Tuesday, July 16, 2013

How to Corner a Copepod? - Aaron

Sometimes even the most simple research design doesn't yield simple results. My first experience in biological research is being quick to teach me this.

As I mentioned before, I've been working with Dr. Kelly Sutherland to observe how small-scale turbulence affects the feeding rates of Mitrocoma cellularia (a water jelly). The method we are using is perhaps as simple as it gets: put jellies in a tank along with prey for a certain amount of time and count how many prey are missing at the end of the trial; run trials with turbulence and with no turbulence (control). Presumably, any missing prey were eaten by jellies. If there is a consistent difference between turbulent and still experiments then there is support for the hypothesis that turbulence affects feeding rates. Done and done!

The data so far has hinted at a trend showing that the jellies eat more in still water than they do in a high level of turbulence. (I'm just working with the high-level turbulence generator, while Kelly is running other experiments to test affects of medium and low levels of turbulence).

However, we decided it would be necessary to test the dependability of our prey recovery and counting techniques. To do this we ran the still-water and turbulence experiments in the tanks in the absence of jellyfish. The experiments all start with 200 prey, and since no jellies were present to eat the prey, we should have recovered 200 prey at the end of each trial as well. The results were all over the place!
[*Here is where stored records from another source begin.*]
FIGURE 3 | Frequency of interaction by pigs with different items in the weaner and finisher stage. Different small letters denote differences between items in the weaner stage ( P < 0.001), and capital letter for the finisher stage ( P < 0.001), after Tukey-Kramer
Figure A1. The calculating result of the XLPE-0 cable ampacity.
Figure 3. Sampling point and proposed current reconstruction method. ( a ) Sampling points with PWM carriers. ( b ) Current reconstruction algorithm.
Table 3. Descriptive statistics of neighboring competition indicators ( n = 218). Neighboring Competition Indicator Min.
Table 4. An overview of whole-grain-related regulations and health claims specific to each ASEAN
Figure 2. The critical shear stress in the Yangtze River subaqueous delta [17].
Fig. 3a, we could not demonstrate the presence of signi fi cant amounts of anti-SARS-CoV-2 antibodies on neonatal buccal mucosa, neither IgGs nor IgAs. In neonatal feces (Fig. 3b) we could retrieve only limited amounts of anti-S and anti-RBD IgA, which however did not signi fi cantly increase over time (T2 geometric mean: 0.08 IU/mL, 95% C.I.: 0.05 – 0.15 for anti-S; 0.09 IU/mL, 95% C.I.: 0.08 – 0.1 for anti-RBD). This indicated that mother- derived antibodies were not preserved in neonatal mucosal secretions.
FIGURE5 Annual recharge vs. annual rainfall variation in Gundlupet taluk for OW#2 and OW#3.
At times, we received the desired results and recovered 97-101% of the prey. Other times, we recovered just over 50% of the prey. With no jellies around to snack on them, where did all of the prey (copepods and artemia larvae) go? Did we miscount? Did they get stuck somewhere in the tank, filters, or siphons? No one on the "jelly predation team" thinks that 40 percent of prey could be lost to any of these sources.

One of my main projects for the rest of summer will be to plug this inexplicable leak of plankton prey. For this new round of test trials I'll be working by myself to rebuild the turbulence generator and count out the prey under a dissecting scope before and after each experiment. I'm excited by the prospect of honing a precise experimental method and halting the loss of prey. On the other hand I have a tiny fear that the leak will never be discovered or fixed. It's a tiny one though!

Does anyone have any ideas on how to recover and count 200 prey from 10 gallons of water without any loss?
Spiders... keeping it simple and capturing prey.


1 comment:

  1. Aaron,
    Welcome to OIMB. This sounds like a tricky problem. You might want to go talk with Dr. Alan Shanks (he is in the downstairs lab of the Terwilliger building). He is very good at equipment type ideas and solving problems.